This past week, 15 persons have died as a result of Listeria contamination in our own U.S. grown cantaloupes. Over the past 20 years, the number of Food and Drug Administration inspectors have been reduced by a third, resulting in less inspection of field crops and fewer inspections of the plants that package the crops; the pressure to get it out faster to increase profits results in less attention to plant sanitation and safety. Our deregulation mania is coming home to roost.
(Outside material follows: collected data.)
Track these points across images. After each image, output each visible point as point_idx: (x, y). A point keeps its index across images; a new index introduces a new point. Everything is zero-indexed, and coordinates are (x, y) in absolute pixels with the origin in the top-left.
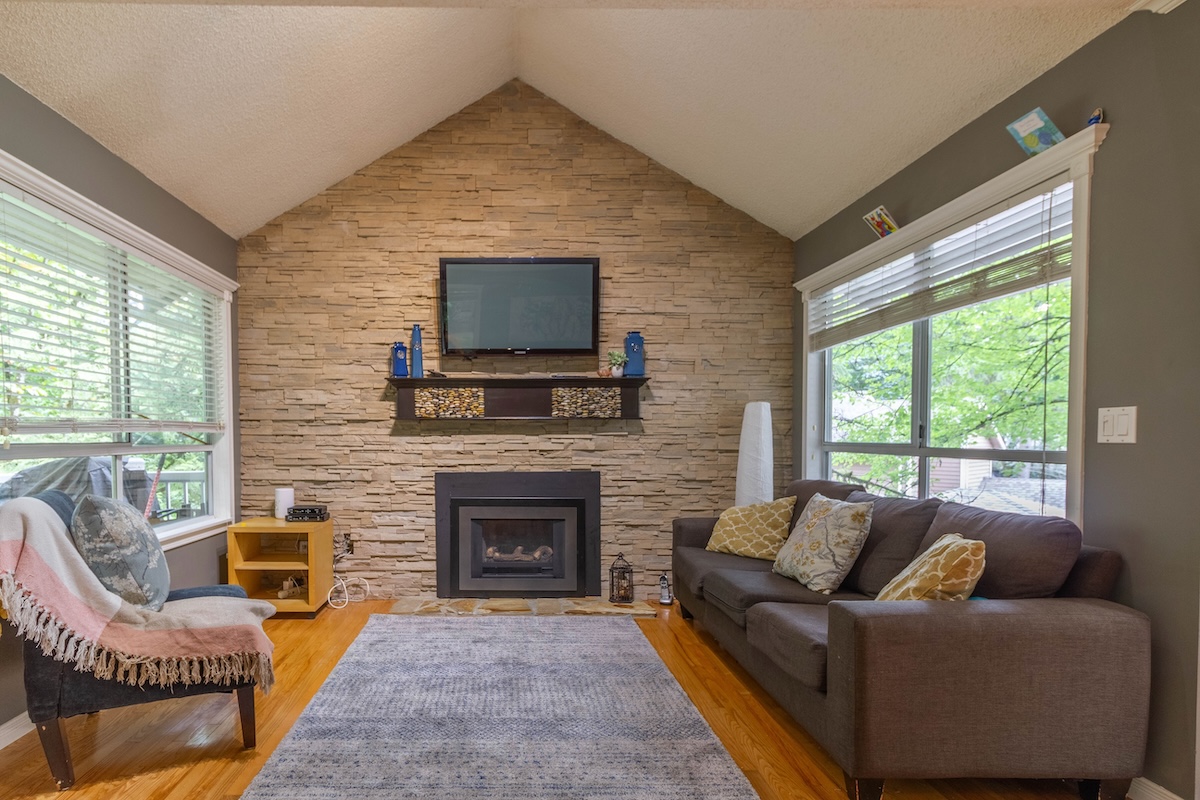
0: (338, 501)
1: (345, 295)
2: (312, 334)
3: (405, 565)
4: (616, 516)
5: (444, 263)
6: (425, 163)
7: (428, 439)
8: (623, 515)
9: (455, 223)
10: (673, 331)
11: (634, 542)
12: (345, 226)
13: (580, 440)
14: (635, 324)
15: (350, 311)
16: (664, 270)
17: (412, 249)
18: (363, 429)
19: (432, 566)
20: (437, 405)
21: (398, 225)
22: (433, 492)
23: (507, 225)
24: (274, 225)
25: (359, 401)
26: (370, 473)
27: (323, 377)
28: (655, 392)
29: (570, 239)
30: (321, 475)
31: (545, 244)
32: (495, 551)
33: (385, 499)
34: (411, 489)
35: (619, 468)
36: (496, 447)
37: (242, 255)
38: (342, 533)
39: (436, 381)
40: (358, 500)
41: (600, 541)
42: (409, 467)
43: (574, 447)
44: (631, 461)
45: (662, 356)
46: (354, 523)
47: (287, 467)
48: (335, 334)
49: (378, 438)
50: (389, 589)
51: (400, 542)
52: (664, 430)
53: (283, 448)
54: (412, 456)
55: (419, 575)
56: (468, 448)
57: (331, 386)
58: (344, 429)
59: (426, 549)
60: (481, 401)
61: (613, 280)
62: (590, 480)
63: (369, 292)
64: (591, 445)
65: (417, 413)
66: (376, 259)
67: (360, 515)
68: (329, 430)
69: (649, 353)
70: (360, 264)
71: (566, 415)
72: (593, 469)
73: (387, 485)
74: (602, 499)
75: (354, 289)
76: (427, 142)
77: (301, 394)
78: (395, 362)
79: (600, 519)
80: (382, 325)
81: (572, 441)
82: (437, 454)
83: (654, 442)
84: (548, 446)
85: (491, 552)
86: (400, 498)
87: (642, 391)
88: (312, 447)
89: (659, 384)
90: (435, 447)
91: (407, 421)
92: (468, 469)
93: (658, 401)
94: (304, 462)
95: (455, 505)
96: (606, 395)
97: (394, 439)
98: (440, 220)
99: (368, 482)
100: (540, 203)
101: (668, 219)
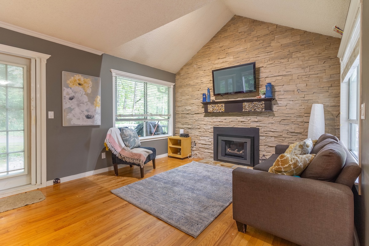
0: (193, 133)
1: (195, 83)
2: (188, 93)
3: (207, 151)
4: (265, 143)
5: (213, 71)
6: (212, 46)
7: (212, 118)
8: (267, 142)
9: (219, 59)
10: (286, 81)
11: (271, 152)
12: (195, 66)
13: (253, 118)
14: (272, 80)
15: (196, 87)
16: (282, 61)
17: (209, 68)
18: (198, 115)
19: (212, 151)
20: (213, 109)
21: (206, 63)
22: (213, 132)
23: (232, 57)
24: (182, 69)
25: (197, 108)
26: (199, 126)
27: (190, 103)
28: (278, 102)
29: (250, 57)
30: (190, 127)
31: (243, 60)
32: (230, 150)
33: (202, 133)
34: (208, 131)
35: (266, 127)
36: (229, 120)
37: (176, 77)
38: (194, 141)
39: (214, 103)
40: (197, 133)
41: (259, 150)
42: (208, 125)
43: (251, 120)
44: (270, 125)
45: (281, 90)
46: (196, 139)
47: (183, 124)
48: (193, 92)
49: (201, 118)
50: (203, 156)
51: (206, 144)
52: (282, 115)
53: (183, 120)
54: (209, 122)
55: (210, 154)
56: (222, 120)
57: (192, 105)
58: (195, 115)
59: (211, 147)
60: (224, 107)
61: (264, 67)
62: (256, 131)
63: (200, 81)
64: (256, 120)
65: (208, 111)
66: (201, 73)
67: (197, 137)
68: (191, 116)
69: (276, 89)
70: (198, 75)
71: (247, 111)
72: (257, 127)
73: (203, 130)
74: (260, 137)
75: (197, 81)
76: (213, 40)
77: (186, 107)
78: (204, 99)
79: (259, 143)
80: (202, 89)
81: (250, 118)
82: (214, 122)
83: (278, 119)
84: (243, 120)
85: (229, 150)
86: (206, 133)
87: (273, 102)
88: (188, 120)
89: (280, 99)
90: (214, 120)
91: (207, 114)
92: (222, 126)
93: (280, 105)
94: (186, 123)
95: (218, 135)
96: (259, 104)
97: (205, 118)
98: (215, 60)
99: (199, 129)
100: (241, 48)
101: (284, 43)
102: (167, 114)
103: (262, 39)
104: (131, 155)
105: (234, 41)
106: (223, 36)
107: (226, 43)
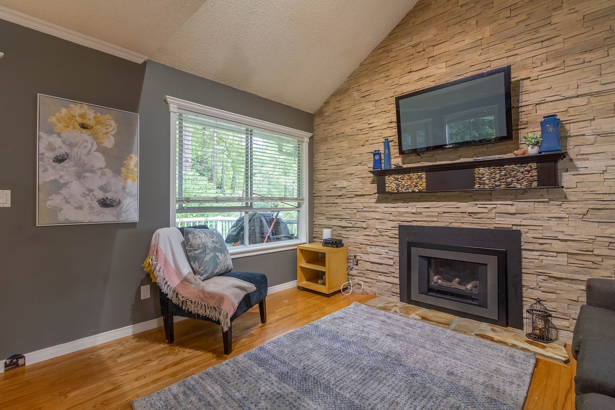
0: (353, 238)
1: (356, 129)
2: (341, 152)
3: (382, 278)
4: (539, 267)
5: (398, 99)
6: (394, 46)
7: (396, 205)
8: (545, 267)
9: (411, 74)
10: (601, 107)
11: (557, 292)
12: (355, 94)
13: (502, 206)
14: (556, 109)
15: (357, 138)
16: (588, 56)
17: (388, 96)
18: (363, 199)
19: (397, 281)
20: (398, 185)
21: (380, 85)
22: (398, 236)
23: (444, 65)
24: (327, 103)
25: (361, 184)
26: (366, 223)
27: (345, 173)
28: (578, 164)
29: (492, 59)
30: (344, 223)
31: (472, 69)
32: (439, 279)
33: (373, 238)
34: (386, 234)
35: (541, 228)
36: (437, 210)
37: (315, 120)
38: (353, 254)
39: (399, 171)
40: (361, 239)
41: (522, 286)
42: (385, 221)
43: (497, 210)
44: (553, 223)
45: (588, 131)
46: (358, 250)
47: (330, 219)
48: (351, 150)
49: (370, 205)
50: (374, 290)
51: (381, 264)
52: (592, 196)
53: (329, 209)
54: (387, 215)
55: (390, 285)
56: (419, 210)
57: (348, 177)
58: (355, 200)
59: (394, 271)
60: (424, 180)
61: (531, 79)
62: (513, 237)
63: (366, 126)
64: (512, 209)
65: (387, 190)
66: (369, 106)
67: (361, 246)
68: (348, 200)
69: (571, 131)
70: (362, 112)
71: (486, 187)
72: (514, 228)
73: (374, 231)
74: (524, 253)
75: (359, 126)
76: (395, 33)
77: (336, 182)
78: (377, 163)
79: (521, 268)
80: (372, 142)
81: (495, 206)
82: (401, 214)
83: (581, 208)
84: (475, 209)
85: (436, 280)
86: (380, 238)
87: (561, 164)
88: (340, 209)
89: (584, 157)
90: (399, 209)
91: (384, 195)
92: (419, 224)
93: (583, 171)
94: (337, 217)
95: (410, 245)
96: (522, 170)
97: (378, 205)
98: (402, 76)
99: (365, 228)
100: (467, 42)
101: (592, 11)
102: (296, 197)
103: (525, 10)
104: (201, 296)
105: (448, 27)
106: (419, 20)
107: (430, 34)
What do these two examples have to do with our Scripture readings today? Here we have a householder who has planted a vineyard and left it in the care of some tenants who seized it for their own. In the parable, when the servants of the landlord comes to get the fruit, they are killed, and even the son of the landlord is killed by the wicked tenants. The parable is a not so thinly veiled story about God creating a land that has now been seized by a corrupt leadership; God's servants, the prophets, come to reclaim the land from corruption and are murdered. Even God's own son is murdered as he has come to reclaim the land.
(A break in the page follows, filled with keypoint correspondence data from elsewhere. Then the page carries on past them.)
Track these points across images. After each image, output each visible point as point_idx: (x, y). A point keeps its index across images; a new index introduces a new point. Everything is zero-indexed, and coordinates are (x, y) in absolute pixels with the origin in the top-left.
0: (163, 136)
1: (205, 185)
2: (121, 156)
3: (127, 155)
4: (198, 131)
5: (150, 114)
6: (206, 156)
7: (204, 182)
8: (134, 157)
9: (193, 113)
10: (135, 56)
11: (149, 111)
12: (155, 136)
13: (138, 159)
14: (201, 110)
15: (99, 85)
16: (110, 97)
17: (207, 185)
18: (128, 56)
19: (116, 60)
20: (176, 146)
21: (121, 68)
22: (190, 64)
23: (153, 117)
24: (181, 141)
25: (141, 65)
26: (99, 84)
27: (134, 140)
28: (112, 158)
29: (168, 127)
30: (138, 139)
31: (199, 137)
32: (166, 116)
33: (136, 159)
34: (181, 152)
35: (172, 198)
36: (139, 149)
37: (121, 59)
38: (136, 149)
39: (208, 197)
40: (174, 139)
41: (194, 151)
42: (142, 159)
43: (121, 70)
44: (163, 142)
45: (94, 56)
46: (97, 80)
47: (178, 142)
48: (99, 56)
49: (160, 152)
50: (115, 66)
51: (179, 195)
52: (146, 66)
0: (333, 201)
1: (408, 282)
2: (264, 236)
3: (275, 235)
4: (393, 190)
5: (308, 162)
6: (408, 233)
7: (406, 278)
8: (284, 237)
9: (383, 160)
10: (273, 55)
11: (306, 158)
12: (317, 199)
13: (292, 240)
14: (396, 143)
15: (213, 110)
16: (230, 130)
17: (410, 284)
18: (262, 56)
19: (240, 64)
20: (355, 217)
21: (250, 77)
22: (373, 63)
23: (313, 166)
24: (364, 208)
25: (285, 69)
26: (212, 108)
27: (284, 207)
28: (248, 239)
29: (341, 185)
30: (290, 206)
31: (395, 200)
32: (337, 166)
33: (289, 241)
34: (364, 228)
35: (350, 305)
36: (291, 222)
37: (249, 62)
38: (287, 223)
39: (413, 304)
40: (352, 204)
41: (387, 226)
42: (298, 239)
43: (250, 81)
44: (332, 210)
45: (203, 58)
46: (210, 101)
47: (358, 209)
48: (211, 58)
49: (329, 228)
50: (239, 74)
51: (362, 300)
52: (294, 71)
In some sense our desire for increasing wealth over and above everything else has contributed to the ability of the wicked tenants, those elements of our political leadership, to dismantle and destroy the important regulatory agencies that protect us from corporate greed and, sometimes, from ourselves. Corporate greed doesn't exist in a vacuum; it requires our acquiescence to exist. In other words, as Pogo put it so well so many years ago, “We have met the enemy and it is us.”
Turning ourselves around is not easy. It's not easy to change our patterns of behavior nor it is any easier to change our expectations. We all expect to be “better off,” whatever that means, than our parents. What's interesting is the way that some commentators have lamented the fact that we may be the first generation, as they put it, to be worse off than our parents. That comment indicates a lack of historical memory. Many generations have been not as well off as their parents. We think we have gone through a seventy year cycle of constantly increasing wealth and expectations with only a blip or two on the way. That doesn't really reflect history. There have been a few wars, a few recessions, the gas crisis of the 1970s, the “me firster” approach of Ronald Reagan in the 1980s, and a bubble of growth during the decade of the 90s.
We, the wicked tenants, have either neglected or pooh-poohed the economic and environmental doom and gloom prophets. And in our drive to only get more and more we have also killed the spirit of the One who came to show us a better way, one that leads to real peace within ourselves. I say “we” because I honestly think I'm no better than anyone else. I joke about having lots of books, but I have to admit that it's hard for me to pass up that magic four letter word: SALE. We are all tempted by the climate of materialism around us. The important thing is to recognize the temptation for we cannot defeat what we do not admit that we are subject to.
The Psalmist laments the fact the nation has turned away from its covenant with God and asks for God to restore nation to wholeness. He acknowledges the fact that we – yes, we – are the ones at fault because we have turned away from the covenants into which we have entered. When our ancestors came to this land, they created covenants to engage in activities that would be mutually beneficial, not ones that would enrich some at the expense of others. Our national shame of slavery was a transgression against that covenant, one into which we slipped very shortly after arriving here. Our covenant with each other was to establish law and regulation for our mutual benefit; and we have abandoned that covenant in our drive to have wealth at the expense of minimum wage workers who cannot even afford to rent small apartments on their salaries. We are indeed the wicked tenants.
The land and the water do not belong to us; they are not our property. We are tenants, we are caretakers and we must take better care of what we have or it will not survive to the next generation. We must speak out for laws and regulations that protect us from our own willingness to destroy our inheritance so that our children and grandchildren will have one.
Sometimes, on Sunday afternoons I sit at the church office computer and look out at the old cemetery bordered by woods and see a deer or two come out. They graze silently over the graves of those who have gone before and there is a beauty of stillness in the air. I then wonder what this place must have been like three hundred and twenty three years ago when that small band of Baptists gathered together to organize what became this church. The heritage we have is one of the land and of the ideals they had: freedom to meet and worship, liberty to speak their minds – and they did that very well – to the point of acrimony at times, and a sense of how to preserve the land for future generations. We can recover the strength that they had by focusing on what really should matter rather than the transitory promises we receive from the world around us. As we come together to share the common elements of bread and wine, let us rededicate ourselves to our covenant, and in the words of the Psalmist: give us life, Holy One, and we will call on your name.
Let us pray: Holy One who calls us to care for the world you have given us, move us beyond our failings, and renew us so we are true disciples of the One who has shown us how to live, even Christ Jesus our Lord. Amen.